_Data for this task:_
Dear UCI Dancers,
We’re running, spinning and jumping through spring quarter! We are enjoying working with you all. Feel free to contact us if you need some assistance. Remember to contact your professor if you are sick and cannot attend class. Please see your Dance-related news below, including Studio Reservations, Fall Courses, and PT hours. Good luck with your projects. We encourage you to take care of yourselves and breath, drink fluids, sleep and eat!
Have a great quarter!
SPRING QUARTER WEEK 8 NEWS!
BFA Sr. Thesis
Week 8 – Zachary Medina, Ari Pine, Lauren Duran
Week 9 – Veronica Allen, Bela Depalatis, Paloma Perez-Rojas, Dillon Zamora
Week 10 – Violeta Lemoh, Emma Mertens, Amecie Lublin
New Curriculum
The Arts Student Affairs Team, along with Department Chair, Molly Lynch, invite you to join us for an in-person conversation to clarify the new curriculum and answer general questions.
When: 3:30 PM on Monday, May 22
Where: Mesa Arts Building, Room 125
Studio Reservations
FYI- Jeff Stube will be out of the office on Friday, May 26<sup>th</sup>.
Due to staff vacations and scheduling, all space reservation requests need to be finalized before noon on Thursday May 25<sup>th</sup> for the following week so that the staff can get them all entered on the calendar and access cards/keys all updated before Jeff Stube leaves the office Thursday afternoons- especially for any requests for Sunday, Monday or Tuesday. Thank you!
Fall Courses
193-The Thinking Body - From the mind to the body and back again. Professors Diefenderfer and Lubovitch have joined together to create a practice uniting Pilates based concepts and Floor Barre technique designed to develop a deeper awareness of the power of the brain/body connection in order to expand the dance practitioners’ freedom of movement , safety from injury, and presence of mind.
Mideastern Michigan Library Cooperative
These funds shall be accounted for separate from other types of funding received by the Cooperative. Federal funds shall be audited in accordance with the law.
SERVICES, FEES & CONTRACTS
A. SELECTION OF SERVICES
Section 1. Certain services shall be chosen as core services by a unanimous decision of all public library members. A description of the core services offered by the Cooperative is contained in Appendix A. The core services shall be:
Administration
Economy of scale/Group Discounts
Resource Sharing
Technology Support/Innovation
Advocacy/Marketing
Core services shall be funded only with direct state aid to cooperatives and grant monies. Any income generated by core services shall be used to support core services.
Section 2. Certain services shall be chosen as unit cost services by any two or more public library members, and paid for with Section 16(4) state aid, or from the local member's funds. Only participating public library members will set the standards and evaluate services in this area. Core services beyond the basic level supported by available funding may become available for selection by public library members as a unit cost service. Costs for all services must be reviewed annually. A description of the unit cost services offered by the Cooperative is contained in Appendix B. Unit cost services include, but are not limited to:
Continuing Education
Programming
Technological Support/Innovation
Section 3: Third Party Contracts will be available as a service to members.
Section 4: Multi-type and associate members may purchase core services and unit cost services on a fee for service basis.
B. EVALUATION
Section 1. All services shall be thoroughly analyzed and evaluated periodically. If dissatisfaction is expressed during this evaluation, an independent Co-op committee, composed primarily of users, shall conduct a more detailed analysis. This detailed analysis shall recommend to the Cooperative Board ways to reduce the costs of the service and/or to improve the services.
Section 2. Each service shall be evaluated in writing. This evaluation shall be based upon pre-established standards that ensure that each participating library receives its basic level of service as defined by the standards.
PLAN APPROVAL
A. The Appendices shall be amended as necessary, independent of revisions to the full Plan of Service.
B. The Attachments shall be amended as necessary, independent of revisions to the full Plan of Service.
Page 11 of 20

_Description of the task:_ Transcribe the listing above in full, word for word.

_Task solution:_
Dear UCI Dancers,
We’re running, spinning and jumping through spring quarter! We are enjoying working with you all. Feel free to contact us if you need some assistance. Remember to contact your professor if you are sick and cannot attend class. Please see your Dance-related news below, including Studio Reservations, Fall Courses, and PT hours. Good luck with your projects. We encourage you to take care of yourselves and breath, drink fluids, sleep and eat!
Have a great quarter!
SPRING QUARTER WEEK 8 NEWS!
BFA Sr. Thesis
Week 8 – Zachary Medina, Ari Pine, Lauren Duran
Week 9 – Veronica Allen, Bela Depalatis, Paloma Perez-Rojas, Dillon Zamora
Week 10 – Violeta Lemoh, Emma Mertens, Amecie Lublin
New Curriculum
The Arts Student Affairs Team, along with Department Chair, Molly Lynch, invite you to join us for an in-person conversation to clarify the new curriculum and answer general questions.
When: 3:30 PM on Monday, May 22
Where: Mesa Arts Building, Room 125
Studio Reservations
FYI- Jeff Stube will be out of the office on Friday, May 26<sup>th</sup>.
Due to staff vacations and scheduling, all space reservation requests need to be finalized before noon on Thursday May 25<sup>th</sup> for the following week so that the staff can get them all entered on the calendar and access cards/keys all updated before Jeff Stube leaves the office Thursday afternoons- especially for any requests for Sunday, Monday or Tuesday. Thank you!
Fall Courses
193-The Thinking Body - From the mind to the body and back again. Professors Diefenderfer and Lubovitch have joined together to create a practice uniting Pilates based concepts and Floor Barre technique designed to develop a deeper awareness of the power of the brain/body connection in order to expand the dance practitioners’ freedom of movement , safety from injury, and presence of mind.
Mideastern Michigan Library Cooperative
These funds shall be accounted for separate from other types of funding received by the Cooperative. Federal funds shall be audited in accordance with the law.
SERVICES, FEES & CONTRACTS
A. SELECTION OF SERVICES
Section 1. Certain services shall be chosen as core services by a unanimous decision of all public library members. A description of the core services offered by the Cooperative is contained in Appendix A. The core services shall be:
Administration
Economy of scale/Group Discounts
Resource Sharing
Technology Support/Innovation
Advocacy/Marketing
Core services shall be funded only with direct state aid to cooperatives and grant monies. Any income generated by core services shall be used to support core services.
Section 2. Certain services shall be chosen as unit cost services by any two or more public library members, and paid for with Section 16(4) state aid, or from the local member's funds. Only participating public library members will set the standards and evaluate services in this area. Core services beyond the basic level supported by available funding may become available for selection by public library members as a unit cost service. Costs for all services must be reviewed annually. A description of the unit cost services offered by the Cooperative is contained in Appendix B. Unit cost services include, but are not limited to:
Continuing Education
Programming
Technological Support/Innovation
Section 3: Third Party Contracts will be available as a service to members.
Section 4: Multi-type and associate members may purchase core services and unit cost services on a fee for service basis.
B. EVALUATION
Section 1. All services shall be thoroughly analyzed and evaluated periodically. If dissatisfaction is expressed during this evaluation, an independent Co-op committee, composed primarily of users, shall conduct a more detailed analysis. This detailed analysis shall recommend to the Cooperative Board ways to reduce the costs of the service and/or to improve the services.
Section 2. Each service shall be evaluated in writing. This evaluation shall be based upon pre-established standards that ensure that each participating library receives its basic level of service as defined by the standards.
PLAN APPROVAL
A. The Appendices shall be amended as necessary, independent of revisions to the full Plan of Service.
B. The Attachments shall be amended as necessary, independent of revisions to the full Plan of Service.
Page 11 of 20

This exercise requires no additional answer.